Listen to this article here
As conservative leaders across the country create a climate of confusion through book bans, Carter G. Woodson’s legacy remains proof that nothing can suppress the truth.
Born in 1875 to parents who were formerly enslaved, Carter G. Woodson largely taught himself to read and write, becoming an author, scholar and historian. Most notably, he launched “Negro History Week” in 1926 to showcase the contributions of Black Americans.
Coinciding with the birthdays of Abraham Lincoln and Frederick Douglass, the success of Negro History Week led to an even larger recognition of Black history.
Carter G. Woodson died in 1950 at the age of 74, decades before Black History Month would be cemented in American culture in 1976. Yet, his legacy continues to live on as schools and communities across the nation celebrate and honor the immense contributions of Black people.
Early life of Carter G. Woodson
Even as some communities seek to remove culturally relevant knowledge from America’s classrooms and libraries with book bans today, Woodson embarked on a mission to make Black people proud of their heritage and to illuminate the true, full history of the United States.
Carter G. Woodson remains famous for books he published, such as “The Miseducation of the Negro (1933). Yet, his journey began on a small farm in West Virginia.
Working in coal mines as a young boy, his education was erratic, forcing him to largely teach himself. He mastered common school subjects by the age of 17, according to the NAACP
After graduating high school, he eventually worked as a teacher and school principal. After working abroad for a few years, he became the second Black man to secure a master’s degree in the U.S. after W.E.B. Dubois.

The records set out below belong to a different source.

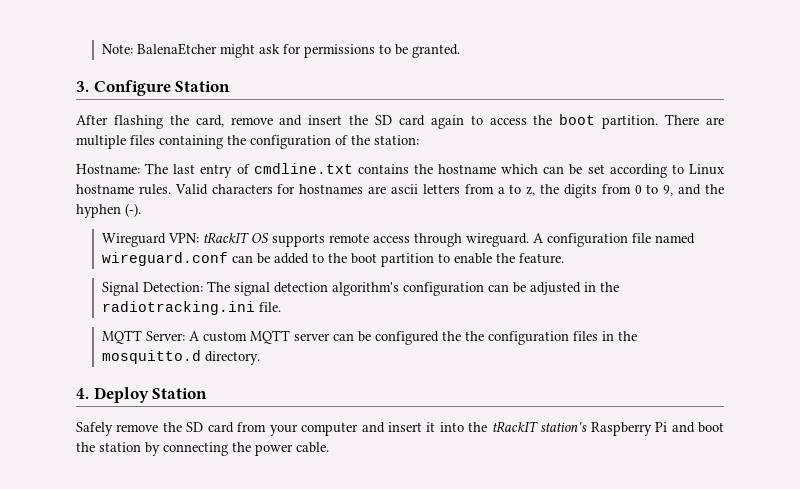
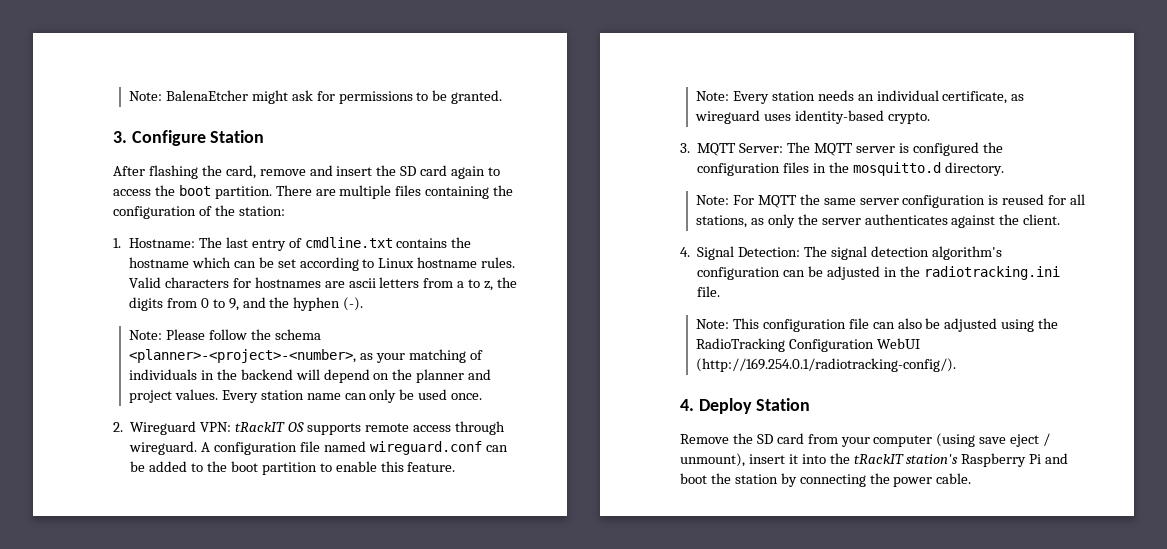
(419, 140) none -> [113,238,121,248] 1.
(141, 210) none -> [128,329,321,340] [128,349,483,363] [128,369,492,383] [128,389,483,403] [113,422,123,432] Note: Please follow the schema <planner>-<project>-<number>, as your matching of individuals in the backend will depend on the planner and project values. Every station name can only be used once. // 2.
[496,253,516,263] the -> [380,461,404,472] this
(565, 258) none -> [695,90,1025,104] [694,110,930,124] [680,142,1003,156] [697,162,1004,176] [695,194,1086,208] [695,214,1061,228] [680,247,690,257] Note: Every station needs an individual certificate, as wireguard uses identity-based crypto. // 3. MQTT Server: The MQTT server is configured the configuration files in the mosquitto.d directory. // Note: For MQTT the same server configuration is reused for all stations, as only the server authenticates against the client. // 4.
[102,330,638,345] [102,350,261,365] MQTT Server: A custom MQTT server can be configured the the configuration files in the mosquitto.d directory. -> [695,318,1059,332] [695,338,920,352] [695,358,956,372] Note: This configuration file can also be adjusted using the RadioTracking Configuration WebUI (http://169.254.0.1/radiotracking-config/).
[76,422,159,436] Safely remove -> [680,434,729,444] Remove
[361,422,385,433] and -> [936,433,1051,447] [680,453,745,467] (using save eject / unmount),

Woodson went on to serve as the Dean of the College of Arts and Sciences at acclaimed HBCU Howard University. Yet, it wasn’t until he sought to enter traditionally White historical associations that his dedication would be put to the test. A rejection would ultimately lead to the embrace of Black History Month.
No seat at the table, so he created his own
Ultimately, he was barred from attending American Historical Association conferences, which overlooked and ignored Black history. With the organization refusing to give him a seat at the table, Woodson decided to create his own.
With the help of generous donors, Woodson founded The Association for the Study of Negro Life in 1915. The Chicago organization became hugely successful, inspiring Woodson to create a scholarly Journal of Negro History.
Eventually, his endeavors led to the establishment of Negro History Week, a hugely successful event every second week of February. It became the precursor to today’s Black History Month.
It remains to be seen what kind of damage book bans will inflict on society, but according to Carter G. Woodson, the immense power of unlocking or locking away knowledge has a profound effect.
“When you control a man’s thinking you do not have to worry about his actions. You do not have to tell him not to stand here or go yonder. He will find his ‘proper place’ and will stay in it. You do not need to send him to the back door. He will go without being told. In fact, if there is no back door, he will cut one for his special benefit. His education makes it necessary.”